The command installs a file containing lexical transformations and discards any installed previously. This is analogous to other installation commands, and reports any errors in corefile 7.
Command: RXtransf
Purpose: Select a numbered lexical transformation rule among those installed by the LXtransf command
Format: RX <number>
Operation: Generate lexical entries
Purpose: Start (or restart) the generation of lexical entries based on the selected rule.
Default Key: <ESC> l (i.e. lower-case L)
Operation Number: 98
The operation creates new lexical entries from the current lexicon by applying the rule selected with the LXtransf and RXtransf commands. The new lexical entries, which are flagged as ivi
records, are appended to the current corefile. The operation can be interrupted with the ivi
Abort key. If it is, and if the operation is executed again without a further LX or RX command, creation resumes where it left off.
Warning: There is currently nothing to prevent the generated entries overflowing the total available corefile space and crashing the program. If the entries are about 50 characters long and the corefiles empty, the total space should accept about 80,000 entries. The user is therefore advised to interrupt generation at around 50,000, saving the corefile, clearing it and resuming. A running count is displayed.
There may be a problem on a very fast computer, in that the creation of entries may take place too quickly for the user to react. Pending changes to the program to prevent overflow, the user should consider installing the lexicon in sections to prevent very large yields in a single step.
Semantic expressions and transformations
Operation: Transform semantic expression
Purpose: Make a preselection rule from a semantic expression
Default Key: <ESC> H
Operation Number: 106
This feature is currently being redeveloped. It transforms the semantic expression found on the current cursor line to a preselection rule, based on the semantic transformations in the SM file.
The intended scenario is that a user prepares a list of semantic expressions in a corefile. He/she moves the cursor to each in turn, generates a corresponding preselection rule, installs it, generates a sentence, brings this to the corefile, and then proceeds to the next expression. In this way, he/she creates a paragraph based on the list of expressions.
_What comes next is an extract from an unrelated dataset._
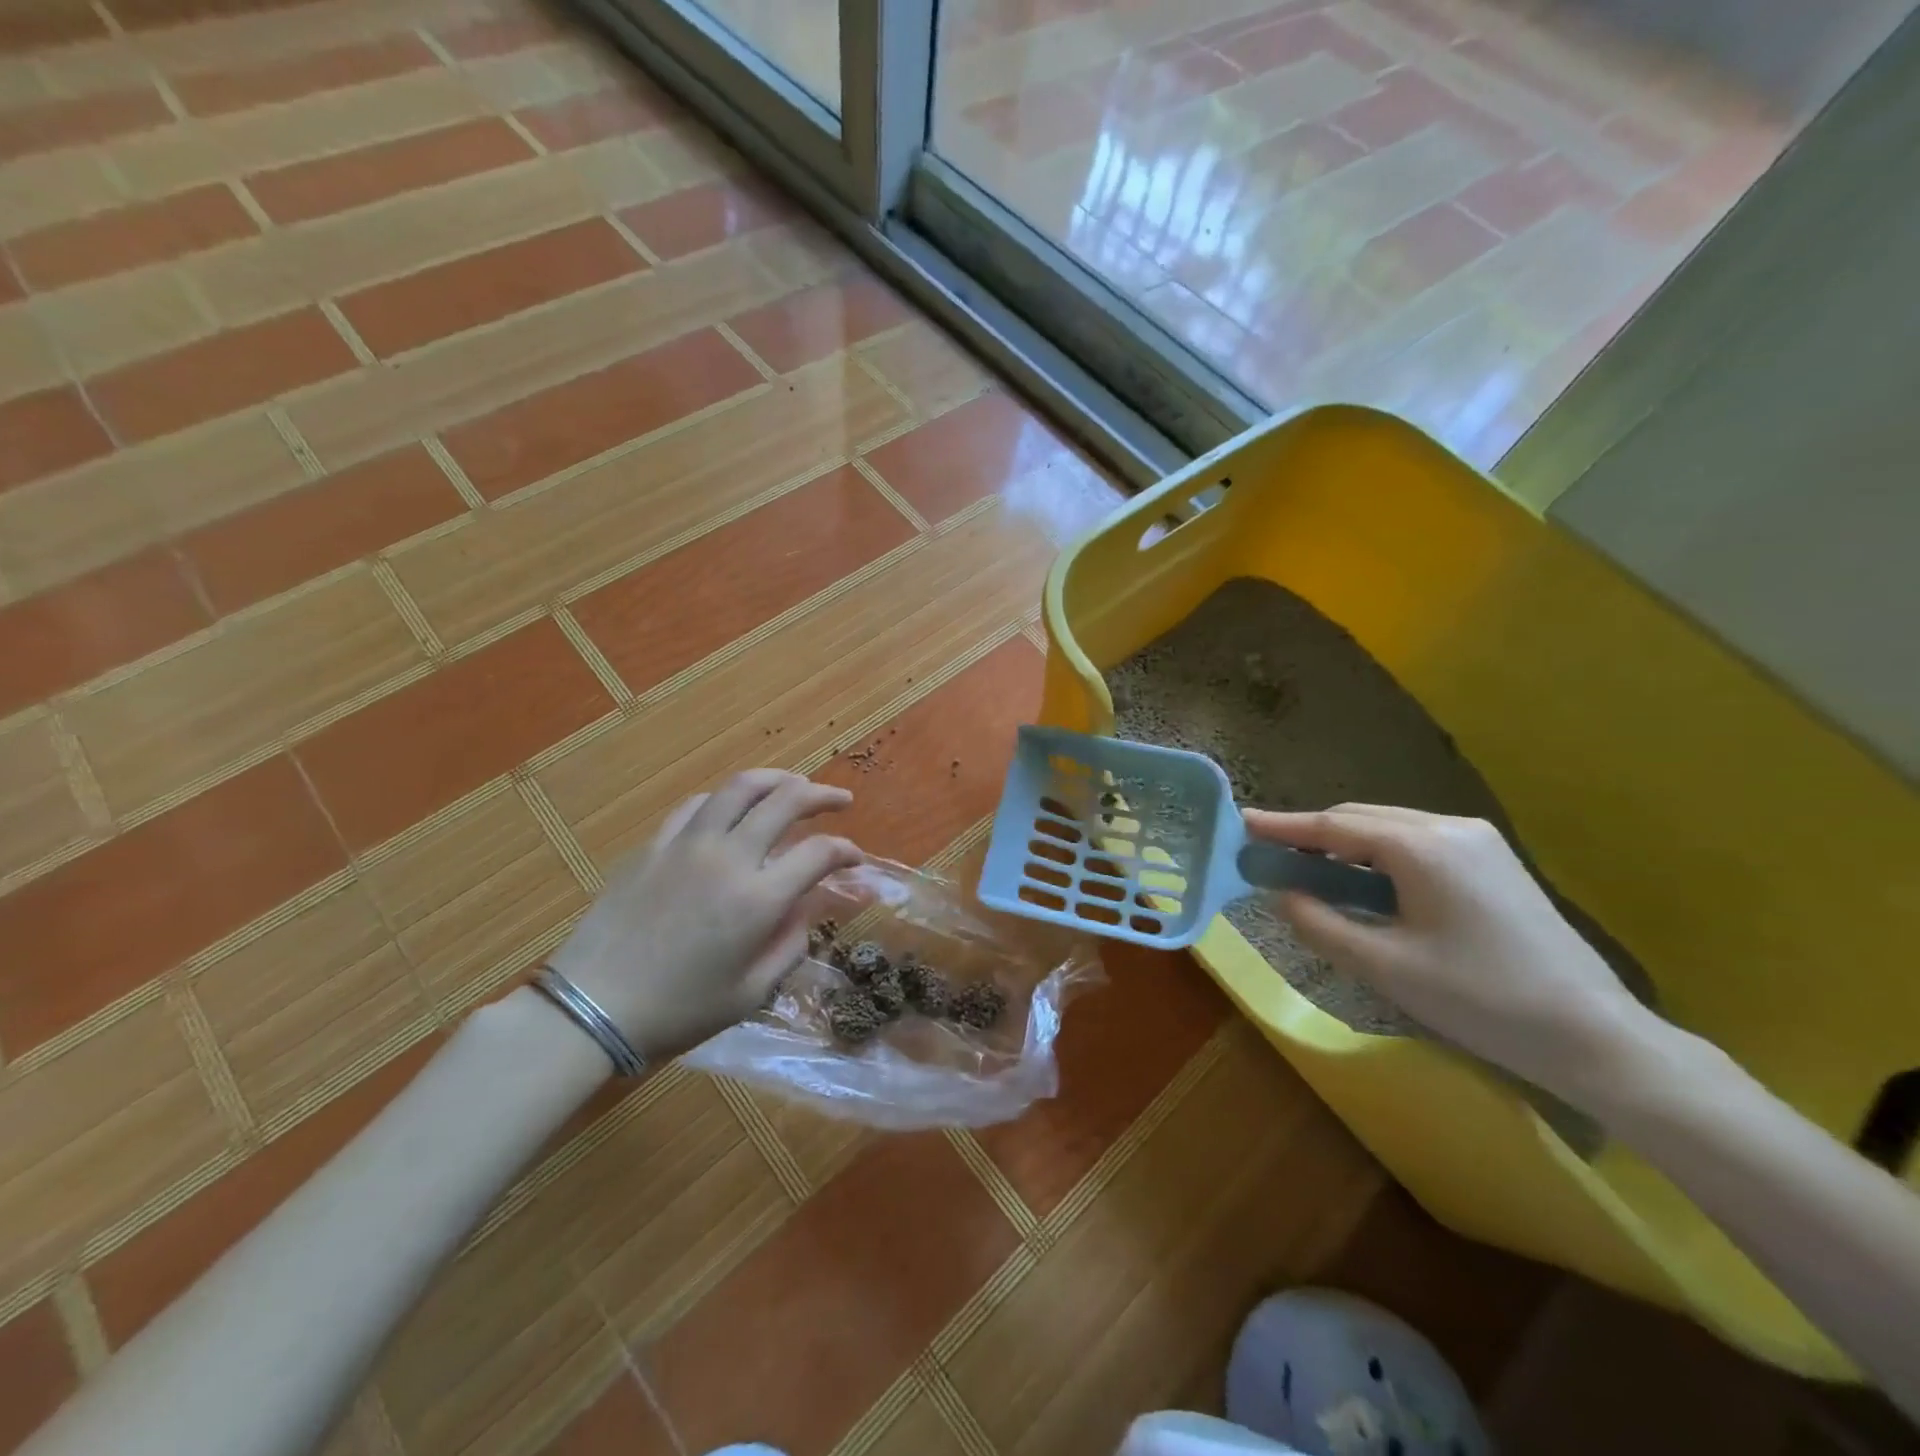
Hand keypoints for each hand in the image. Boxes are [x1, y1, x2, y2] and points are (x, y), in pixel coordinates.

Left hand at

The first form for semantic expressions and semantic transformations was designed and implemented several years ago, and we have used it in a number of projects; for example, in the generation of fairy tales. The semantic expressions are intended to capture meaning in a language-independent way. They can then be turned into preselections, and thus into text, using language-dependent semantic transformations and syntax. With this approach, we generated corresponding fairy tales both in English and French; and, in fact, the preselections themselves proved to be language-independent. Although these languages are closely related, it is clear that we could also have generated the same tales in many other languages.
Our current semantic expressions and transformations are, however, not adequately general to capture many kinds of meaning that we want to express. We and our students have been conducting research in this area, and the current semantic expressions and transformations will be replaced by enhanced ones in the future.